Reinforcement Learning (RL) is a machine learning discipline centered on the learning of optimal behavioral policies for decision making of a group of agents interacting in a common environment, leading to a maximization of a cumulative reward (i.e., expert-defined performance metric). In the context of control systems, the learned policy allows for the deployment of deterministic or stochastic control logic/instructions for agents interacting in the end system, such as, e.g., optimizing the grid power generation, by allowing EV charging stations to autonomously adjust their charging rate depending on the current state of the grid and the attached vehicle’s battery.
The main advantage of reinforcement learning is that it offers a set of algorithms that can learn independently, from their interactions with the environment, with a great deal of flexibility, in terms of the acquisition and usage of their experience, thus allowing its implementation in a wide range of environments, in both physical and simulated systems.
In the context of IoT-NGIN, we have developed a RL-based optimization model for the Smart Energy Living Lab (LL) and the use case “Move from Reacting to Acting in Smart Grid Monitoring”, with the purpose of optimizing and controlling the electrical network. In this scenario, a number of clusters of domestic and industrial consumers are connected to the network. The optimization objective is to compute a daily optimal consumption profile for each cluster that maximizes the network SSR (self-sufficiency ratio) and SCR (self-consumption ratio).
For learning the model, the optimization model does not interact directly with the electrical network, but with a network simulator, based on Pandapower, that leverages the Flow PYPOWER solver.
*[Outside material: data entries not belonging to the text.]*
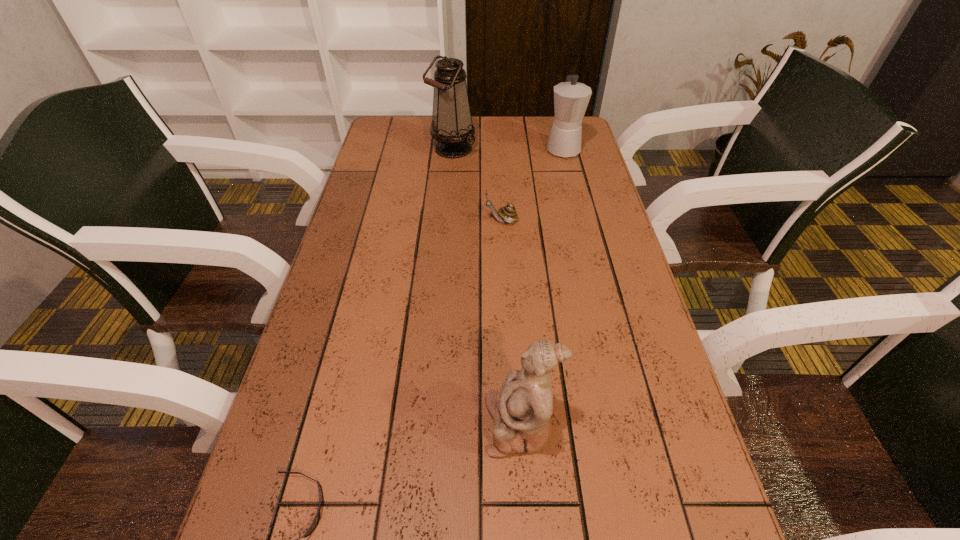
Locate an element on the screen. The height and width of the screenshot is (540, 960). free space located on the front-facing side of the second nearest object is located at coordinates (404, 425).

The height and width of the screenshot is (540, 960). I want to click on free space located on the face of the second shortest object, so click(391, 221).

Identify the location of vacant space located 0.260m on the face of the second shortest object. (391, 221).

Find the location of `free space located on the face of the second shortest object`. free space located on the face of the second shortest object is located at coordinates (459, 221).

Where is `oil lamp located in the far edge section of the desktop`? The width and height of the screenshot is (960, 540). oil lamp located in the far edge section of the desktop is located at coordinates (452, 127).

Find the location of a particular element. The image size is (960, 540). coffeepot located at the far edge is located at coordinates (571, 98).

Locate an element on the screen. object that is at the right edge is located at coordinates (571, 98).

You are a GUI agent. You are given a task and a screenshot of the screen. Output one action in this format:
    pyautogui.click(x=<x>, y=<y>)
    Task: Click on the object at the far right corner
    
    Given the screenshot: What is the action you would take?
    pyautogui.click(x=571, y=98)

The height and width of the screenshot is (540, 960). I want to click on vacant point at the far edge, so click(488, 144).

In the image, there is a desktop. Where is `vacant space at the left edge`? The image size is (960, 540). vacant space at the left edge is located at coordinates (374, 241).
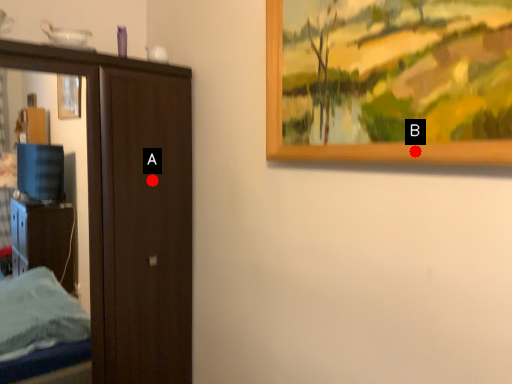
Question: Two points are circled on the image, labeled by A and B beside each circle. Which point is closer to the camera?

Choices:
 (A) A is closer
 (B) B is closer

Answer: (B)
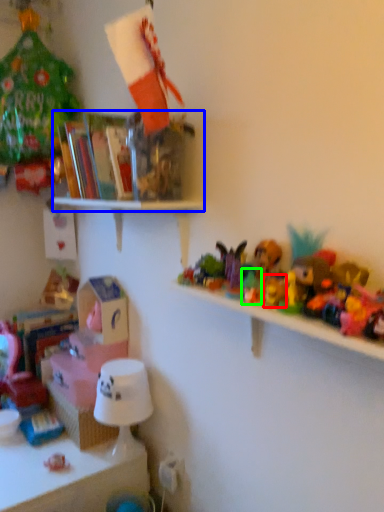
Question: Estimate the real-world distances between objects in this image. Which object is farther from toy (highlighted by a red box), shelf (highlighted by a blue box) or toy (highlighted by a green box)?

Choices:
 (A) shelf
 (B) toy

Answer: (A)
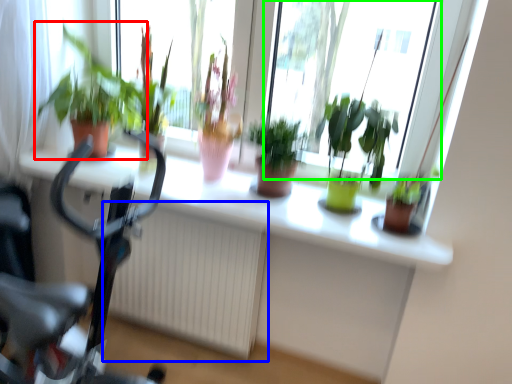
Question: Which is nearer to the houseplant (highlighted by a red box)? radiator (highlighted by a blue box) or bay window (highlighted by a green box).

Choices:
 (A) radiator
 (B) bay window

Answer: (A)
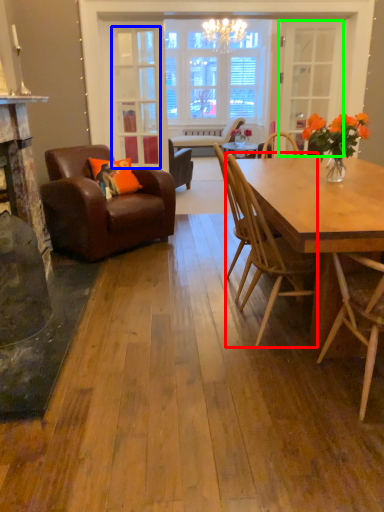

The optimizer iterates over a number of episodes with a fixed number of steps, proposing, at each one, a slightly different cluster consumption profile. For each step, the simulator is fed with the new cluster profiles and computes the new network state, returning the SSR and SCR ratios, from where a new reward is obtained. Next, the optimization model, leveraging the RL Tensorforce framework, uses this reward, by adopting the Proximal Policy Gradient algorithm, to compute the optimal policy that relates the optimal action, which maximizes the reward, with the network state. By learning this policy, the optimization model can infer the optimal daily demand profile for different clusters.
In the next figure, we can see the reward growth during the learning process in 5 episodes. As long as the optimization model explores possible consumption profiles and explodes them, learns a better policy to increase the reward.
In the next figure, an example of the daily consumption profile for one cluster (on the left) and the optimal one (on the right)isdisplayed. Then, by adopting these daily consumption profiles, domestic and industrial clusters of consumers can optimize the network state.
Future experimentation on this optimization model will be conducted in the last period of the IoT-NGIN project. Additional details on this optimization model are reported in D3.3, D3.4, and details of the experimentation with the UC9 electric network in D7.3.